There would be no reason to think the evolutionist is committed to a belief in speeding trains in both worlds. Given two worlds, identical except that one has an objective morality and the other does not, the humans therein would think and act exactly the same ways, Hence the objective foundation for morality is redundant.(4) On the assumption that evolution is true, an objective morality is not necessary to explain why people believe there is an objective morality.
One is aware of the speeding train only because there is such a train. If the evolutionist’s case is well taken, the people in both worlds are going to have identical beliefs-subject to normal laws of causation and so forth. You would believe what you do about right or wrong, irrespective of whether or not a ‘true’ right or wrong existed . (5) But the only reason we could have for believing in an objective morality is that they form part of the explanation for why we have the moral beliefs we do.
As Lillehammer notes, in order to properly understood Ruse’s argument, we need to understand how Ruse defines his terms.
It is odd, then, that Lillehammer doesn’t quote any passages from Ruse’s writings which clarify what Ruse has in mind.
Fortunately for us, however, such passages are not hard to find. Clearly, here, the evolutionist and the Christian part company.

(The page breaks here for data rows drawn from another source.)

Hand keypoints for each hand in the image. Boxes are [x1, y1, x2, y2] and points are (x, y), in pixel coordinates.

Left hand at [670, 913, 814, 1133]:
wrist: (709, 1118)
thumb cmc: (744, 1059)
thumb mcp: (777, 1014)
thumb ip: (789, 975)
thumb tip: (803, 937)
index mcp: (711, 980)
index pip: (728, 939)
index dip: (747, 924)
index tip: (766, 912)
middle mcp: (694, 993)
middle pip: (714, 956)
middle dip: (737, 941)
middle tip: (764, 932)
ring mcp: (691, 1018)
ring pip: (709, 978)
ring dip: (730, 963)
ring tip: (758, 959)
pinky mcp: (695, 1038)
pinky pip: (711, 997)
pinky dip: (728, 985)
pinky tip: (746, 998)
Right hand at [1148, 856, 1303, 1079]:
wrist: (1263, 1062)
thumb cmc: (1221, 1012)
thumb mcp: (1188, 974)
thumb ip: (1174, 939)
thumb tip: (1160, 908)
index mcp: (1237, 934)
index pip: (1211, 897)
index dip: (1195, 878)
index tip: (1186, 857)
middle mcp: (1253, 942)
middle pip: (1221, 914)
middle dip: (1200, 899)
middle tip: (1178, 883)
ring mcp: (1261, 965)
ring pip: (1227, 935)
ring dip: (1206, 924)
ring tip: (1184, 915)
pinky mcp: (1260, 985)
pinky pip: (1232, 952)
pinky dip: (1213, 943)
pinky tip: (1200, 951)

Admittedly, there is no unanimity among Christians as to the true foundations of morality.The only alternative is for ethical statements to be correct objective claims, which entails moral realism.Another way of categorizing meta-ethical theories distinguishes between monistic theories (in which there is one true, or at least one highest, good) and pluralistic theories.While Ruse at least defends (4′), he says nothing about (5′), perhaps because he thinks its truth is obvious. Many philosophers, including Richard Swinburne, have argued that moral truths are For the existence of the phenomena described by analytic truths needs no explanation.It does not need explaining that all bachelors are unmarried, or that if you add two to two you get four.For an example of an intersubjective foundation for moral values, consider Larry Arnhart’s recent defense of an Aristotelian ethical naturalism rooted in the biological nature of human beings. On Arnhart’s theory, some moral values have an ontological foundation in the biological nature of human beings.Moreover, those moral values are epistemologically objective, since they are rooted in universal desires found in all human societies.In this post, I want to assess Ruse’s argument against moral realism and for error theory.In his 1989 book, The position of the modern evolutionist, therefore, is that humans have an awareness of morality – a sense of right and wrong and a feeling of obligation to be thus governed because such an awareness is of biological worth.Moreover, all murders would have this property even if no one contemplated the moral status of murder and even if everyone thought that murder did not have such a property.Moral values are just in case some moral claims are such that they would be believed by (all?